Bangladesh–Mali relations refer to the bilateral relations between Bangladesh and Mali.

Both countries are members of Non-Aligned Movement and Organisation of Islamic Cooperation.

== Peacekeeping operations in Mali ==
As part of the United Nations Multidimensional Integrated Stabilization Mission in Mali, Bangladeshi peacekeepers have been deployed in Mali since April 2014, when the first contingent of 112 Bangladesh Army personnels left Dhaka for Mali. Ultimately six Bangladeshi contingents will be deployed in the mission through phases, consisting of 1,446 personnels. The contingents include a battalion of Bangladesh Army and a naval unit. Besides, two signal units, one engineering unit and one transport unit will also be serving in the mission.

== Economic relations ==
Bangladesh and Mali have shown mutual interest in expanding their bilateral trade and investments. Mali has shown keen interest to import fertilizer from Bangladesh. On the other hand, as Mali is a large producer of cotton, Bangladesh expressed its deep interest to import huge quantity of cotton for its large textile industry.
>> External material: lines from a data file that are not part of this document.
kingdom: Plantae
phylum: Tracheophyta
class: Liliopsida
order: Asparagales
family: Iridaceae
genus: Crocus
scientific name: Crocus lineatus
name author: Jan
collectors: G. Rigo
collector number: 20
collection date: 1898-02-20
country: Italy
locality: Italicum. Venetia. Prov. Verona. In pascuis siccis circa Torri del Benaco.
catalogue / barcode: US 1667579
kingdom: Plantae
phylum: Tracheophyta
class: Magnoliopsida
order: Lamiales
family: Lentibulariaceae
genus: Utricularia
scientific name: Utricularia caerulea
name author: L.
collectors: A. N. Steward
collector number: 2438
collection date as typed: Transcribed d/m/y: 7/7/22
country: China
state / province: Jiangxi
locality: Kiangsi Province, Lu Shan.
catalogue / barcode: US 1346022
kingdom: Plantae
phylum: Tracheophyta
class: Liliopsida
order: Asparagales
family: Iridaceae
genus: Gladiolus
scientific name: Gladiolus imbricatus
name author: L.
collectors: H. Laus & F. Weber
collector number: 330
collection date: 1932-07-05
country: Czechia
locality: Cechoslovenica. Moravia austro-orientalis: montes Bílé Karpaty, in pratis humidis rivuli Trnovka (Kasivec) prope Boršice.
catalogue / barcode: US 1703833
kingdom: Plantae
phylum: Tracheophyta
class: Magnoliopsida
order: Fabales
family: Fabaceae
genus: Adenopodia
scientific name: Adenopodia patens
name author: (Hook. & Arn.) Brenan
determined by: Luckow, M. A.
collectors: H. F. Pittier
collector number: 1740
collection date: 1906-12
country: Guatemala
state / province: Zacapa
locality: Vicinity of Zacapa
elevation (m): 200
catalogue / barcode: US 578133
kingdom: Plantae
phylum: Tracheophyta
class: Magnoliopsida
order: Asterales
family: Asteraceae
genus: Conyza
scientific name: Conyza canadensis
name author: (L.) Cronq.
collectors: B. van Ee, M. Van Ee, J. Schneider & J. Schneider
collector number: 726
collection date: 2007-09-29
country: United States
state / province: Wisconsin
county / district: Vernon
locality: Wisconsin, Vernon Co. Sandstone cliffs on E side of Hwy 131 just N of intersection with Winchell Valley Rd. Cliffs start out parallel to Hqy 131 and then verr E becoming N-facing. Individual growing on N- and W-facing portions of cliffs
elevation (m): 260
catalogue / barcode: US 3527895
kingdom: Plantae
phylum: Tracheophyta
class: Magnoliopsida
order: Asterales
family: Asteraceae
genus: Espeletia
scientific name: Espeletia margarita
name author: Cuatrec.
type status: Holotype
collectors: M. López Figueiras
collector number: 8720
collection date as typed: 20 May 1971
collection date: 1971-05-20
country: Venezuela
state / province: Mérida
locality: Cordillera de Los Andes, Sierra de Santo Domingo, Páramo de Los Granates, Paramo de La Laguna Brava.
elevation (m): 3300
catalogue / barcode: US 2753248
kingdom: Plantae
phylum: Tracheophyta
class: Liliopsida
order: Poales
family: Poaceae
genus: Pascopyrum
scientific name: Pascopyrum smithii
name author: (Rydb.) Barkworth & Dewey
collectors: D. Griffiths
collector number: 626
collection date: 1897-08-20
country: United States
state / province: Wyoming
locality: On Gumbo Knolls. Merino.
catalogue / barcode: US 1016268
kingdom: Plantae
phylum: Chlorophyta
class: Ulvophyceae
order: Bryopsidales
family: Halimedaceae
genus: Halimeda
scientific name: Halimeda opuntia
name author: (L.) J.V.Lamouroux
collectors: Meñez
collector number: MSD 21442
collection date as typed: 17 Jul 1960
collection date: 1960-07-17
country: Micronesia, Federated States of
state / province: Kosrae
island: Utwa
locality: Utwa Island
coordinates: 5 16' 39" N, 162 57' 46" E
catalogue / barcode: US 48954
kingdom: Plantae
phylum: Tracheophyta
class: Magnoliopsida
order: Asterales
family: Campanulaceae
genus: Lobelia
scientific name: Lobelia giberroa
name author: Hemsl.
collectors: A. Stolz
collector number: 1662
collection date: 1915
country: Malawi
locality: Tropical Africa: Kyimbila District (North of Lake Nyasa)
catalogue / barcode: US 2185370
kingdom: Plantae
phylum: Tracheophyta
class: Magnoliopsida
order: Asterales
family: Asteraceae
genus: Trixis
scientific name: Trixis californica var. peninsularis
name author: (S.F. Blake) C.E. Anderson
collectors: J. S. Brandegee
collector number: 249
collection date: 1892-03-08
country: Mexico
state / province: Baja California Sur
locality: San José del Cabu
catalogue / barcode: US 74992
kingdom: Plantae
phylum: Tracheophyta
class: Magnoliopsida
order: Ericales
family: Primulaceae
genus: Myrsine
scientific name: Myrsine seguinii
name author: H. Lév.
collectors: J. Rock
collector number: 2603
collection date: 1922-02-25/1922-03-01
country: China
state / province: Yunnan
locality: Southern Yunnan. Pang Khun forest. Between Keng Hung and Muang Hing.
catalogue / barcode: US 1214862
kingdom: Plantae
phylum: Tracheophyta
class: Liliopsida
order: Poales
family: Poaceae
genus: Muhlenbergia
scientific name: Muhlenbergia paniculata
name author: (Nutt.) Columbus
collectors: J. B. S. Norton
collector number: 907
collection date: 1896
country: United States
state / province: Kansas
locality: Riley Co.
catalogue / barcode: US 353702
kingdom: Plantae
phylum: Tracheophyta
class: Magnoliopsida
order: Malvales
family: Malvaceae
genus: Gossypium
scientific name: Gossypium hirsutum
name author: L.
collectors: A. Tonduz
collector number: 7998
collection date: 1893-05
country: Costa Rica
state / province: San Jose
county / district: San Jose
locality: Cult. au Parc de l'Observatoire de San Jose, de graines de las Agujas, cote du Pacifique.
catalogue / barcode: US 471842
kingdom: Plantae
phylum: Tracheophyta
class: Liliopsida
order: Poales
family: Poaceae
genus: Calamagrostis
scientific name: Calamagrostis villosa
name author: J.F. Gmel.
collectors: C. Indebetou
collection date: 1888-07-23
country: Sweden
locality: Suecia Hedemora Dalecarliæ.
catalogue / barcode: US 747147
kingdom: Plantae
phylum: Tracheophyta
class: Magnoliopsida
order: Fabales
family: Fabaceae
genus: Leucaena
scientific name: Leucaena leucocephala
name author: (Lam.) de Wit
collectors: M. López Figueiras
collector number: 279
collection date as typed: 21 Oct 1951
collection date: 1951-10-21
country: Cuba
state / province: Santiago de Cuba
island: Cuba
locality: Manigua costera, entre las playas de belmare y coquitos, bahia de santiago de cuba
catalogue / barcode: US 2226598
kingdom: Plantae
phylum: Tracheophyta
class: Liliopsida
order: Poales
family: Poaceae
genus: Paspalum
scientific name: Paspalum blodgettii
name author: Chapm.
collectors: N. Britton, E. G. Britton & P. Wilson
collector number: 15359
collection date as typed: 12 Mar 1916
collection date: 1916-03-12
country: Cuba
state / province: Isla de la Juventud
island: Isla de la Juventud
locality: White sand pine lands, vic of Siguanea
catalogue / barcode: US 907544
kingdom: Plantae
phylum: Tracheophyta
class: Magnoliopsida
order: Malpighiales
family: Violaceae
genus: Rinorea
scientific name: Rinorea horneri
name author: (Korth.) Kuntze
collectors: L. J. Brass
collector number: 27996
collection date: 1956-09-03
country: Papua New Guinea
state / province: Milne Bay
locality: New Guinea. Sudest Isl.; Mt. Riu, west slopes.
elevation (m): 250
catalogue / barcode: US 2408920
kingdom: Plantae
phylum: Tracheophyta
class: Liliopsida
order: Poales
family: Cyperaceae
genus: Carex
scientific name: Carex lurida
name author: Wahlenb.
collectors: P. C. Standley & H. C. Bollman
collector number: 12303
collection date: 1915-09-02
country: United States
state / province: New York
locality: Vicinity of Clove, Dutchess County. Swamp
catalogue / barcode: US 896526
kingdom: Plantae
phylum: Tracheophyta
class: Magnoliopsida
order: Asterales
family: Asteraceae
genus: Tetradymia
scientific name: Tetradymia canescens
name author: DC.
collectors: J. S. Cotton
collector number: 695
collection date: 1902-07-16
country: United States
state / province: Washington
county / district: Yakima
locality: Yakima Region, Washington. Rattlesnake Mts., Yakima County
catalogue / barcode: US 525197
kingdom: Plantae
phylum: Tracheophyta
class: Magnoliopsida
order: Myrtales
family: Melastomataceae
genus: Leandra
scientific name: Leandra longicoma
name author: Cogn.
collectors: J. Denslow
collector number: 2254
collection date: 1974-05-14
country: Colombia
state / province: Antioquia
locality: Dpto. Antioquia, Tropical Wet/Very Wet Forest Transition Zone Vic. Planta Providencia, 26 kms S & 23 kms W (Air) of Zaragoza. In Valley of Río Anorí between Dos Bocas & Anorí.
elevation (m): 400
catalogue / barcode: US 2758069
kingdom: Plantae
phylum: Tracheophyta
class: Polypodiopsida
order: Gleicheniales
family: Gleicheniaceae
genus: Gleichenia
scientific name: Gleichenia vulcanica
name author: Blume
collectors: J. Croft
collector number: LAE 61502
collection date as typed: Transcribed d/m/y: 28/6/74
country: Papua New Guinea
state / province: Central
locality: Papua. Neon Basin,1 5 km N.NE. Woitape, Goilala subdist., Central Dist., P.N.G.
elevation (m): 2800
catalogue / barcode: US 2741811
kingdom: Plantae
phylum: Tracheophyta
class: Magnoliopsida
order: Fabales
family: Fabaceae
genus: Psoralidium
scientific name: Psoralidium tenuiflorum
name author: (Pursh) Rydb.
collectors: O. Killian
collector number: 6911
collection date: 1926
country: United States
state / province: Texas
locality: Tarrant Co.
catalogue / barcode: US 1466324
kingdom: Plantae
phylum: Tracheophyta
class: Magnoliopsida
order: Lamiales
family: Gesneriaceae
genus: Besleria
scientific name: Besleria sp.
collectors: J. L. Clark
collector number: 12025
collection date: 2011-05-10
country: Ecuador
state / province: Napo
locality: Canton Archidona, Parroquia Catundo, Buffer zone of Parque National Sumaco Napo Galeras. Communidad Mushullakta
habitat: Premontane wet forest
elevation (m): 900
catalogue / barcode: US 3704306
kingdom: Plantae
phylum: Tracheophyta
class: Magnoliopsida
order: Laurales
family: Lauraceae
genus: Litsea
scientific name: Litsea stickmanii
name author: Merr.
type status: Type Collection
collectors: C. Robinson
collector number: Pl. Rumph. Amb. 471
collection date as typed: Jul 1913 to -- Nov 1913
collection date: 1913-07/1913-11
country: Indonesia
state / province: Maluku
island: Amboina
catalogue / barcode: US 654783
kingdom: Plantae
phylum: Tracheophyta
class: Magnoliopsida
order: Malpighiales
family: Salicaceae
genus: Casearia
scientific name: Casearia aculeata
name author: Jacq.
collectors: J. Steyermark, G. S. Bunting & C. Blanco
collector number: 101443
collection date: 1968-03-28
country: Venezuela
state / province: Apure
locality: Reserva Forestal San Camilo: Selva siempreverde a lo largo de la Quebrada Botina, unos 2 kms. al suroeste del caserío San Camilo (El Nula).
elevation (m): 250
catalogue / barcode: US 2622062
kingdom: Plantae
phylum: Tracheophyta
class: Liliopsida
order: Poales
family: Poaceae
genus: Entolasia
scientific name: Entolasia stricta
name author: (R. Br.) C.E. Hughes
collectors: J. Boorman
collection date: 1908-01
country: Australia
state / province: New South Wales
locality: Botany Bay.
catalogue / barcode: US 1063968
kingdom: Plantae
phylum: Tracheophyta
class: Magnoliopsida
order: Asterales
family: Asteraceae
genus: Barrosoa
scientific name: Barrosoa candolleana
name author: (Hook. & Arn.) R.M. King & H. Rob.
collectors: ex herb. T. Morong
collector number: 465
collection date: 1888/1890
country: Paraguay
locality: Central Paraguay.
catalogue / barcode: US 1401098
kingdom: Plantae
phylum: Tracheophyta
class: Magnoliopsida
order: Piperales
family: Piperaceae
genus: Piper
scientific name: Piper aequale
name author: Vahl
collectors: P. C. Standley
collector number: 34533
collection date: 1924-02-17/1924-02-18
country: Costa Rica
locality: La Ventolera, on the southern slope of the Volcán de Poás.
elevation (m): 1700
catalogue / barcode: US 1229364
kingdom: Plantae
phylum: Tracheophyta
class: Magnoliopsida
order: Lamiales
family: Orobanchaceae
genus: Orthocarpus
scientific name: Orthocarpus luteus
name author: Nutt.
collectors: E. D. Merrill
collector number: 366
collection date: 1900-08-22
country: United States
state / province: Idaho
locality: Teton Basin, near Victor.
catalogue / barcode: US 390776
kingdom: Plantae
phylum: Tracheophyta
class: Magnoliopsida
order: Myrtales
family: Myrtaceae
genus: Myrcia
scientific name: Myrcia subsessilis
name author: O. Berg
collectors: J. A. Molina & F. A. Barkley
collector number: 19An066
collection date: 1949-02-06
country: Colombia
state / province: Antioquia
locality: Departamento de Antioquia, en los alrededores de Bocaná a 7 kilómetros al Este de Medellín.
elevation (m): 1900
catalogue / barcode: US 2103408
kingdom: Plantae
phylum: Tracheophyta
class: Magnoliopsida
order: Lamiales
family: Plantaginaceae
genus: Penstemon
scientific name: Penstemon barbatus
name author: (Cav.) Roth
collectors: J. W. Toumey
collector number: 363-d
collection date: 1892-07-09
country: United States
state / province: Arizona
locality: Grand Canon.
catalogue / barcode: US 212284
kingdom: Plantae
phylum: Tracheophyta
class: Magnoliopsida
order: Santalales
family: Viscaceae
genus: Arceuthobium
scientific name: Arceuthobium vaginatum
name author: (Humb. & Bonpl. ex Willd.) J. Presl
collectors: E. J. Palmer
Bangladeshi garments, pharmaceuticals, jute and tea have been identified as potential products in the Malian market. The need for the exchange of business delegations between the two countries have been stressed to strengthen the bilateral economic relations. Besides, formation of a joint economic council have been proposed.

In 2014, Bangladesh Tariff Commission prepared a feasibility study for the benefits of signing new Free/Preferential trade agreements with African states and recommended that Mali along with Nigeria are the most promising countries for signing such agreements.

== Diplomatic missions ==
Neither country has a resident embassy or consulate in each other's territory. The Malian embassy in New Delhi has non-resident accreditation to Bangladesh.